__WORK ORDER__:
Drop all images and give the records again exactly.

__Dataset excerpts__:
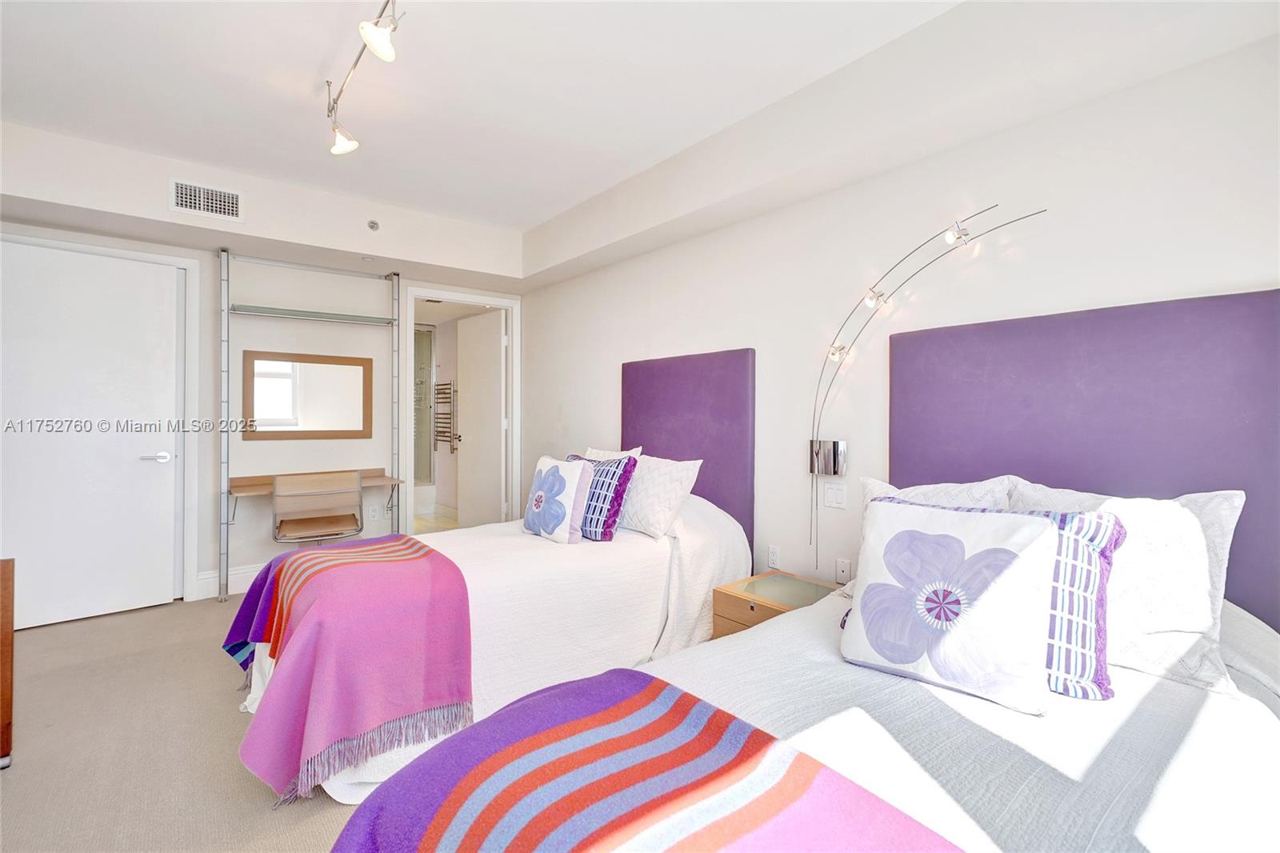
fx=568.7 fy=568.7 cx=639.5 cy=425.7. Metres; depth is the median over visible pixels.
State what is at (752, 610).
nightstand
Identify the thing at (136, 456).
white door
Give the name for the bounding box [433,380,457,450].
towel radiator
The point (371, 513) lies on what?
wall socket
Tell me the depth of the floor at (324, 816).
2.06 m
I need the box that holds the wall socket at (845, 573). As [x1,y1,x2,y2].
[834,556,851,582]
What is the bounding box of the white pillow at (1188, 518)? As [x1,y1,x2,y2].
[1010,480,1243,695]
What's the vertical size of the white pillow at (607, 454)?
0.417 m
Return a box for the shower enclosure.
[412,324,435,485]
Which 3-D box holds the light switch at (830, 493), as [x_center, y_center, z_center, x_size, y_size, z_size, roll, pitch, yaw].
[0.923,0.330,2.702,0.013,0.116,0.115,0,1,-40]
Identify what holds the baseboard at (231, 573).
attached to the back wall at (206, 560)
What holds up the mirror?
attached to the back wall at (206, 560)
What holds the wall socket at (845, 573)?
attached to the right wall at (607, 386)
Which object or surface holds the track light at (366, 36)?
attached to the ceiling at (209, 158)
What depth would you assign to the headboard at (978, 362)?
1.84 m
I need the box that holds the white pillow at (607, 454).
[581,446,641,461]
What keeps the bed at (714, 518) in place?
on the floor at (324, 816)
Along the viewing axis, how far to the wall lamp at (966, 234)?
2.54 m
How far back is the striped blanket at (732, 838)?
0.94 m
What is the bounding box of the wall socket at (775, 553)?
[766,544,780,568]
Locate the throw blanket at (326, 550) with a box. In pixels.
[223,532,476,803]
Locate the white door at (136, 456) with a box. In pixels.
[0,238,180,630]
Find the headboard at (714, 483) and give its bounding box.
[622,348,755,549]
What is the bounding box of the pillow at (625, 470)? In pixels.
[566,452,638,541]
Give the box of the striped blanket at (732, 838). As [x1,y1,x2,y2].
[331,668,963,852]
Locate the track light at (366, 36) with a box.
[325,0,401,156]
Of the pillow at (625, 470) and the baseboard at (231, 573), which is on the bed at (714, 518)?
the pillow at (625, 470)
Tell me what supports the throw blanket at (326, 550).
on the bed at (714, 518)
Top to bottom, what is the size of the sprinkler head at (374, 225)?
0.063 m
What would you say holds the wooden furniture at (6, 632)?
on the floor at (324, 816)
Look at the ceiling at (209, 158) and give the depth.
2.48 m
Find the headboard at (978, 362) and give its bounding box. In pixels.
[889,288,1279,627]
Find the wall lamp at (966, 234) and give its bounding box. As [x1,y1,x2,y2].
[808,202,1044,574]
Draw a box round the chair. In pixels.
[271,469,364,542]
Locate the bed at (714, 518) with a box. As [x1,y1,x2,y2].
[225,484,753,805]
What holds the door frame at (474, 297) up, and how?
attached to the back wall at (206, 560)
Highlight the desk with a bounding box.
[224,469,405,526]
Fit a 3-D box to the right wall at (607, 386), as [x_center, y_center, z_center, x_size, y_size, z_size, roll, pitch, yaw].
[0.773,-0.142,2.982,0.136,2.716,5.396,0,1,-40]
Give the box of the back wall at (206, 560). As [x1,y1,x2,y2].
[0,123,524,610]
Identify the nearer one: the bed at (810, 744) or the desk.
the bed at (810, 744)
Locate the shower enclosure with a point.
(426, 374)
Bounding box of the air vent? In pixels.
[168,177,243,221]
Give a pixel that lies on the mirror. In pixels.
(319, 404)
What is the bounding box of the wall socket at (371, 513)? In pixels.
[367,503,379,520]
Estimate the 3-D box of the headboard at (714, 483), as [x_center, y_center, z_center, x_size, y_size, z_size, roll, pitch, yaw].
[0.237,0.162,3.540,0.050,1.172,1.125,0,1,-40]
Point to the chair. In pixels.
(319, 506)
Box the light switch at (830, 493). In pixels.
[821,481,847,509]
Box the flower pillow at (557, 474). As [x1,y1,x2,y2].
[522,454,594,543]
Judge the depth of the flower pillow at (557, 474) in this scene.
2.80 m
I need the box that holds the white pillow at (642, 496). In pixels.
[618,453,703,538]
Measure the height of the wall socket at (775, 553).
0.116 m
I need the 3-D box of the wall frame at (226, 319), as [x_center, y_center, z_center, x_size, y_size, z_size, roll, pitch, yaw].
[-2.274,-0.014,4.042,1.147,2.290,0.345,0,1,-40]
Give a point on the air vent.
(231, 205)
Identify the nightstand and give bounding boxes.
[712,570,842,638]
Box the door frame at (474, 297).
[402,284,518,531]
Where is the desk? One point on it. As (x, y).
(251, 488)
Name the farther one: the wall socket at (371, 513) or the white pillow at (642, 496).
the wall socket at (371, 513)
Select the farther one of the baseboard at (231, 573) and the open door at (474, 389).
the open door at (474, 389)
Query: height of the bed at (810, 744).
0.925 m
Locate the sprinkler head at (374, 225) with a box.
[367,219,379,230]
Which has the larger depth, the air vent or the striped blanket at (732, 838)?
the air vent
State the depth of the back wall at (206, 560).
3.83 m
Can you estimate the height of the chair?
0.772 m
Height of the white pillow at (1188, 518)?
0.453 m
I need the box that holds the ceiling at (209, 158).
[0,0,971,228]
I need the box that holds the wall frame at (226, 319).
[214,249,407,604]
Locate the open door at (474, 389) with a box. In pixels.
[456,308,505,526]
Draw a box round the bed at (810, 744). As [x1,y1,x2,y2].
[336,576,1279,850]
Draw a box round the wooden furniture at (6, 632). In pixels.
[0,557,15,768]
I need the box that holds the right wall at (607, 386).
[522,20,1279,622]
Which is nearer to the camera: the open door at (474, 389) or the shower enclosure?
the open door at (474, 389)
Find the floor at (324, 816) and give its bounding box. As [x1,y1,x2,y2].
[0,592,374,852]
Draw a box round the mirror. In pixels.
[242,349,372,440]
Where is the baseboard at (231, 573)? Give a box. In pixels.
[192,563,266,598]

__PROBLEM SOLUTION__:
fx=568.7 fy=568.7 cx=639.5 cy=425.7. Metres; depth is the median over visible pixels.
State what is at (752, 610).
nightstand
Identify the thing at (136, 456).
white door
Give the name for the bounding box [433,380,457,450].
towel radiator
The point (371, 513) lies on what?
wall socket
Tell me the depth of the floor at (324, 816).
2.06 m
I need the box that holds the wall socket at (845, 573). As [x1,y1,x2,y2].
[834,556,851,582]
What is the bounding box of the white pillow at (1188, 518)? As [x1,y1,x2,y2].
[1010,480,1243,695]
What's the vertical size of the white pillow at (607, 454)?
0.417 m
Return a box for the shower enclosure.
[412,324,435,485]
Which 3-D box holds the light switch at (830, 493), as [x_center, y_center, z_center, x_size, y_size, z_size, roll, pitch, yaw].
[0.923,0.330,2.702,0.013,0.116,0.115,0,1,-40]
Identify what holds the baseboard at (231, 573).
attached to the back wall at (206, 560)
What holds up the mirror?
attached to the back wall at (206, 560)
What holds the wall socket at (845, 573)?
attached to the right wall at (607, 386)
Which object or surface holds the track light at (366, 36)?
attached to the ceiling at (209, 158)
What depth would you assign to the headboard at (978, 362)?
1.84 m
I need the box that holds the white pillow at (607, 454).
[581,446,641,461]
What keeps the bed at (714, 518) in place?
on the floor at (324, 816)
Along the viewing axis, how far to the wall lamp at (966, 234)?
2.54 m
How far back is the striped blanket at (732, 838)?
0.94 m
What is the bounding box of the wall socket at (775, 553)?
[766,544,780,568]
Locate the throw blanket at (326, 550) with a box. In pixels.
[223,532,476,803]
Locate the white door at (136, 456) with a box. In pixels.
[0,238,180,630]
Find the headboard at (714, 483) and give its bounding box.
[622,348,755,549]
What is the bounding box of the pillow at (625, 470)? In pixels.
[566,452,638,541]
Give the box of the striped blanket at (732, 838). As [x1,y1,x2,y2].
[331,668,963,852]
Locate the track light at (366, 36) with a box.
[325,0,401,156]
Of the pillow at (625, 470) and the baseboard at (231, 573), which is on the bed at (714, 518)?
the pillow at (625, 470)
Tell me what supports the throw blanket at (326, 550).
on the bed at (714, 518)
Top to bottom, what is the size of the sprinkler head at (374, 225)?
0.063 m
What would you say holds the wooden furniture at (6, 632)?
on the floor at (324, 816)
Look at the ceiling at (209, 158) and give the depth.
2.48 m
Find the headboard at (978, 362) and give its bounding box. In pixels.
[889,288,1279,627]
Find the wall lamp at (966, 234) and give its bounding box. As [x1,y1,x2,y2].
[808,202,1044,574]
Draw a box round the chair. In pixels.
[271,469,364,542]
Locate the bed at (714, 518) with a box. As [x1,y1,x2,y2].
[225,484,753,805]
What holds the door frame at (474, 297) up, and how?
attached to the back wall at (206, 560)
Highlight the desk with a bounding box.
[224,469,405,526]
Fit a 3-D box to the right wall at (607, 386), as [x_center, y_center, z_center, x_size, y_size, z_size, roll, pitch, yaw].
[0.773,-0.142,2.982,0.136,2.716,5.396,0,1,-40]
Give the box of the back wall at (206, 560). As [x1,y1,x2,y2].
[0,123,524,610]
Identify the nearer one: the bed at (810, 744) or the desk.
the bed at (810, 744)
Locate the shower enclosure with a point.
(426, 374)
Bounding box of the air vent? In pixels.
[168,177,243,221]
Give a pixel that lies on the mirror. In pixels.
(319, 404)
What is the bounding box of the wall socket at (371, 513)? In pixels.
[367,503,379,520]
Estimate the 3-D box of the headboard at (714, 483), as [x_center, y_center, z_center, x_size, y_size, z_size, roll, pitch, yaw].
[0.237,0.162,3.540,0.050,1.172,1.125,0,1,-40]
Point to the chair. In pixels.
(319, 506)
Box the light switch at (830, 493). In pixels.
[821,481,847,509]
Box the flower pillow at (557, 474). As [x1,y1,x2,y2].
[522,454,594,543]
Judge the depth of the flower pillow at (557, 474) in this scene.
2.80 m
I need the box that holds the white pillow at (642, 496). In pixels.
[618,453,703,538]
Measure the height of the wall socket at (775, 553).
0.116 m
I need the 3-D box of the wall frame at (226, 319), as [x_center, y_center, z_center, x_size, y_size, z_size, roll, pitch, yaw].
[-2.274,-0.014,4.042,1.147,2.290,0.345,0,1,-40]
Give a point on the air vent.
(231, 205)
Identify the nightstand and give bounding boxes.
[712,570,842,638]
Box the door frame at (474, 297).
[402,284,518,531]
Where is the desk? One point on it. As (x, y).
(251, 488)
Name the farther one: the wall socket at (371, 513) or the white pillow at (642, 496).
the wall socket at (371, 513)
Select the farther one of the baseboard at (231, 573) and the open door at (474, 389).
the open door at (474, 389)
Query: height of the bed at (810, 744).
0.925 m
Locate the sprinkler head at (374, 225) with a box.
[367,219,379,230]
Which has the larger depth, the air vent or the striped blanket at (732, 838)?
the air vent
State the depth of the back wall at (206, 560).
3.83 m
Can you estimate the height of the chair?
0.772 m
Height of the white pillow at (1188, 518)?
0.453 m
I need the box that holds the ceiling at (209, 158).
[0,0,971,228]
I need the box that holds the wall frame at (226, 319).
[214,249,407,604]
Locate the open door at (474, 389) with a box. In pixels.
[456,308,505,526]
Draw a box round the bed at (810, 744). As [x1,y1,x2,y2].
[336,576,1279,850]
Draw a box round the wooden furniture at (6, 632). In pixels.
[0,557,15,768]
I need the box that holds the right wall at (607, 386).
[522,20,1279,622]
Which is nearer to the camera: the open door at (474, 389) or the shower enclosure?
the open door at (474, 389)
Find the floor at (324, 816) and give its bounding box. As [x1,y1,x2,y2].
[0,592,374,852]
Draw a box round the mirror. In pixels.
[242,349,372,440]
Where is the baseboard at (231, 573)? Give a box. In pixels.
[192,563,266,598]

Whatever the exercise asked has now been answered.